ARTS & CRAFTS COTSWOLD SCHOOL OAK REFECTORY TABLE
ARTS & CRAFTS COTSWOLD SCHOOL OAK REFECTORY TABLE
Early Arts & Crafts Wishbone Cotswold School refectory dining table in oak
3 plank top
Square through-tenon jointed legs with Wishbone bracing
Maker Sidney Barnsley
Designer Ernest Gimson
Circa 1894-1900
Pinbury Workshop
Height 75cm Length 241cm Width 100cm
This item is currently on display at Liberty, London 4th Floor Furniture Department
PROVENANCE : Powell family, then by decent to previous owner;
Purchased by Patch Rogers, Bonhams London June 2023.
Bonhams catalogue entry: “Made by Malcolm as a wedding present for his brother Oswald Powell (Co-founder of Bedales School) on the occasion of his marriage to Winnifred Cobb in 1894.’
It is known that Malcolm Powell worked with Sidney Barnsley in his workshops at Sapperton, around 1902/04 and made furniture to his own designs, these designs were often cruder than that of Gimson and the Barnsley’s. The wishbone/hayrake design table is known to be a Gimson design, the simplicity of this table fits with the early designs at Pinbury, this would lead us to believe it is by Sidney’s hand and not by Malcolm Powell. The early period at Pinbury was very much an experimental time for Gimson and the Barnsley’s where Sidney honed his craft as a furniture maker. The attribution to Malcolm as maker by the family may well of been misunderstood through time, and could well be that Malcolm commissioned Sidney to make the table for his brother Oswald.
The Wishbone and Hayrake table progressed in design terms over a period of about 20 years between 1895-1915 becoming more sophisticated as Gimson refined the design alongside the very exacting cabinet making skills of Peter Waals. But it was the early period of Pinbury where the style was formed. Sidney and Ernest Barnsley were influenced by the wheelwrights and farming tools still in use in the Cotswolds. The designs tended to be very functional and primitive in the early period, a woodcut by Fred Griggs in “Ernest Gimson His Life And Works” titled “Gimson’s Living Room Pinbury” shows a simple table with wishbone stretchers around 1895. Sidney Barnsley makes a wishbone table for Stoneywell Cottage 1898.
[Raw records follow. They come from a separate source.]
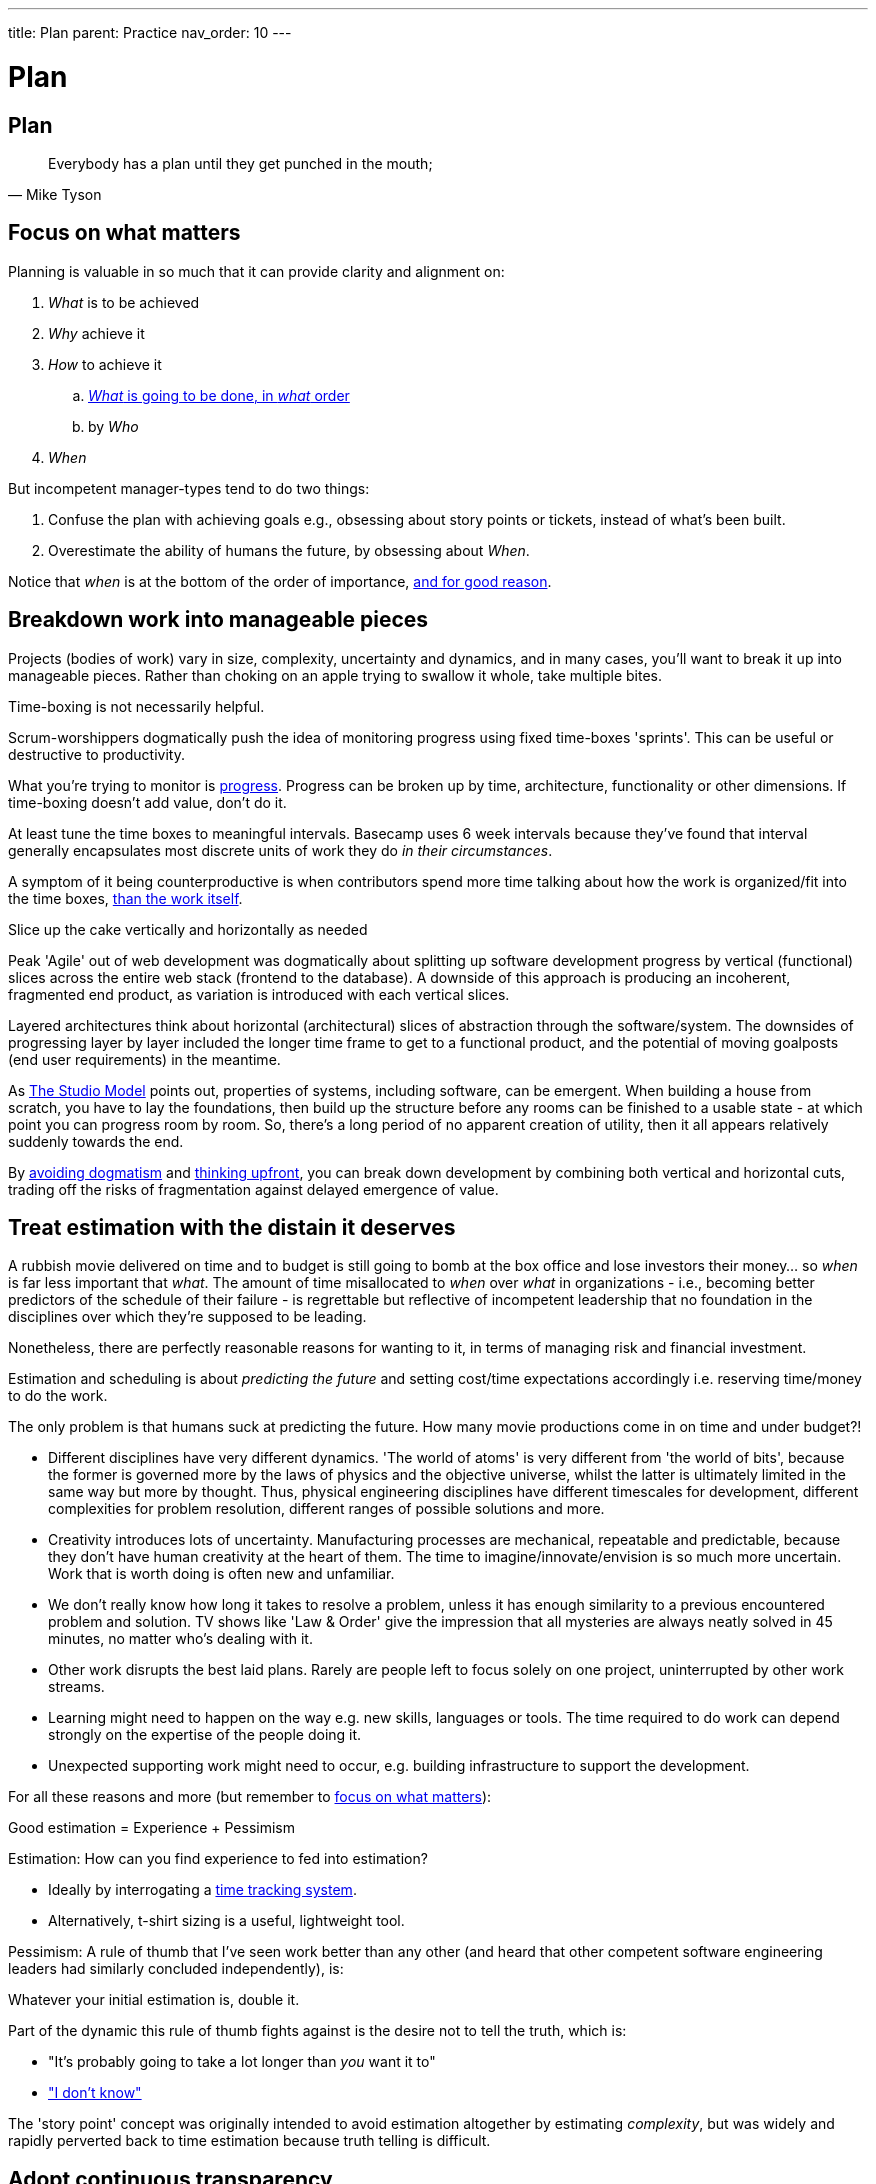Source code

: ---
title: Plan
parent: Practice
nav_order: 10
---

[#page-plan]
= Plan
:toc: macro
:toc-title: Contents
:toc-levels: 3

toc::[]

== Plan

[quote,Mike Tyson]
____
Everybody has a plan until they get punched in the mouth;
____

== Focus on what matters

Planning is valuable in so much that it can provide clarity and alignment on:

[arabic]
. _What_ is to be achieved
. _Why_ achieve it
. _How_ to achieve it
   .. <<breakdown-work-into-manageable-pieces,_What_ is going to be done, in _what_ order>>
   .. by _Who_
. _When_

But incompetent manager-types tend to do two things:

[arabic]
. Confuse the plan with achieving goals e.g., obsessing about story points or tickets, instead of what's been built.
. Overestimate the ability of humans the future, by obsessing about _When_.

Notice that _when_ is at the bottom of the order of importance, <<treat-estimation-with-the-distain-it-deserves,and for good reason>>.

== Breakdown work into manageable pieces

Projects (bodies of work) vary in size, complexity, uncertainty and dynamics, and in many cases, you'll want to break it up into manageable pieces. Rather than choking on an apple trying to swallow it whole, take multiple bites. 

[.importantpoint]#Time-boxing is not necessarily helpful.#

Scrum-worshippers dogmatically push the idea of monitoring progress using fixed time-boxes 'sprints'. This can be useful or destructive to productivity.

What you're trying to monitor is <<focus-on-what-matters,progress>>. Progress can be broken up by time, architecture, functionality or other dimensions. If time-boxing doesn't add value, don't do it.

At least tune the time boxes to meaningful intervals. Basecamp uses 6 week intervals because they've found that interval generally encapsulates most discrete units of work they do _in their circumstances_.

A symptom of it being counterproductive is when contributors spend more time talking about how the work is organized/fit into the time boxes, <<focus-on-what-matters,than the work itself>>.

[.importantpoint]#Slice up the cake vertically and horizontally as needed#

Peak 'Agile' out of web development was dogmatically about splitting up software development progress by vertical (functional) slices across the entire web stack (frontend to the database). A downside of this approach is producing an incoherent, fragmented end product, as variation is introduced with each vertical slices.

Layered architectures think about horizontal (architectural) slices of abstraction through the software/system. The downsides of progressing layer by layer included the longer time frame to get to a functional product, and the potential of moving goalposts (end user requirements) in the meantime.

As <<Workflow#adopt-the-studio_model,The Studio Model>> points out, properties of systems, including software, can be emergent. When building a house from scratch, you have to lay the foundations, then build up the structure before any rooms can be finished to a usable state - at which point you can progress room by room. So, there's a long period of no apparent creation of utility, then it all appears relatively suddenly towards the end.

By <<../People/Culture#no-dogma,avoiding dogmatism>> and <<Analysis and Design#think-upfront-to-avoid-expensive-rework,thinking upfront>>, you can break down development by combining both vertical and horizontal cuts, trading off the risks of fragmentation against delayed emergence of value.

== Treat estimation with the distain it deserves

A rubbish movie delivered on time and to budget is still going to bomb at the box office and lose investors their money... so _when_ is far less important that _what_. The amount of time misallocated to _when_ over _what_ in organizations - i.e., becoming better predictors of the schedule of their failure - is regrettable but reflective of incompetent leadership that no foundation in the disciplines over which they're supposed to be leading.

Nonetheless, there are perfectly reasonable reasons for wanting to it, in terms of managing risk and financial investment.

Estimation and scheduling is about _predicting the future_ and setting cost/time expectations accordingly i.e. reserving time/money to do the work.

The only problem is that humans suck at predicting the future. How many movie productions come in on time and under budget?!

* [.listitemterm]#Different disciplines have very different dynamics#. 'The world of atoms' is very different from 'the world of bits', because the former is governed more by the laws of physics and the objective universe, whilst the latter is ultimately limited in the same way but more by thought. Thus, physical engineering disciplines have different timescales for development, different complexities for problem resolution, different ranges of possible solutions and more. 
* [.listitemterm]#Creativity introduces lots of uncertainty#. Manufacturing processes are mechanical, repeatable and predictable, because they don't have human creativity at the heart of them. The time to imagine/innovate/envision is so much more uncertain. Work that is worth doing is often new and unfamiliar.
* [.listitemterm]#We don't really know how long it takes to resolve a problem#, unless it has enough similarity to a previous encountered problem and solution. TV shows like 'Law & Order' give the impression that all mysteries are always neatly solved in 45 minutes, no matter who's dealing with it.
* [.listitemterm]#Other work disrupts the best laid plans#. Rarely are people left to focus solely on one project, uninterrupted by other work streams.
* [.listitemterm]#Learning might need to happen on the way# e.g. new skills, languages or tools. The time required to do work can depend strongly on the expertise of the people doing it.
* [.listitemterm]#Unexpected supporting work might need to occur#, e.g. building infrastructure to support the development.

For all these reasons and more (but remember to <<focus-on-what-matters,focus on what matters>>):

[.importantpoint]#Good estimation = Experience + Pessimism#

Estimation: How can you find experience to fed into estimation?

* Ideally by interrogating a <<IT Infrastructure and Tools#adopt-time-tracking-for-all,time tracking system>>.
* Alternatively, t-shirt sizing is a useful, lightweight tool.

Pessimism: A rule of thumb that I've seen work better than any other (and heard that other competent software engineering leaders had similarly concluded independently), is:

[.importantpoint]#Whatever your initial estimation is, double it.#

Part of the dynamic this rule of thumb fights against is the desire not to tell the truth, which is:

* "It's probably going to take a lot longer than _you_ want it to"
* <<../People/Culture#i-dont-know-is-a-valid-answer,"I don't know">>

The 'story point' concept was originally intended to avoid estimation altogether by estimating _complexity_, but was widely and rapidly perverted back to time estimation because truth telling is difficult.

== Adopt continuous transparency

The better alternative to desperately clinging to the <<treat-estimation-with-the-distain-it-deserves,false hope of precise prediction of the future>>, is to provide at-a-glance continuous transparency.

Make it obvious and clear what's being done in real time e.g., through access to status and progress dashboard.

* [.listitemterm]#It engenders trust#, if you're acting in good faith.
* [.listitemterm]#It enables issues, and discussions around them, to occur sooner#, before the issues, or their effects, become much worse.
In the same sale at Bonhams from the same family connection an early dresser 1900 by Sidney Barnsley sat a long side this table as well as 2 other dated pieces 1902/1903 by Malcolm Powell.
1885-1888 Sidney works at the offices of Richard Norman Shaw
1890 Sidney takes lodgings with Gimson, joins Kenton and Company
1893 Gimson, Sidney and Ernest Barnsley leave London for Gloucestershire.
1894 Ernest Gimson, Sidney and Ernest Barnsley take a lease at Pinbury park. Sidney worked at the bench designing and making his own designs and worked closely with Gimson and his brother Ernest Barnsley, Gimson struggles to formulate a furniture style making a bobbin chair and some plaster designs.
1896 Sidney Exhibits at The Arts and Crafts Exhibition
1901 Peter Van Der Waals joins the workshop at Cirencester
1902 Gimson and Ernest Barnsley establish the Daneway Workshops
Malcolm Powell joined Sidney Barnsley 1903 -1904
“It was Sidney Barnsley, in particular, who extended this knowledge through his dedicated experimentation in the field of furniture design at Pinbury, laying the foundations, both technically and stylistically, for the later work of all three men. Sidney Barnsley’s contribution at this stage of there careers, and also within the broader framework of the Arts and Crafts Movement, was a unique one, commented upon by Paul Thompson in his book on William Morris:”
“The ultimate logic of the Arts and Crafts theory that craftsmen should work on their own designs was scarcely recognised before the 1890’s. partly because all the leaders of the movement were architects. Even then, Sidney Barnsley was the only important furniture designer who executed all his own work.”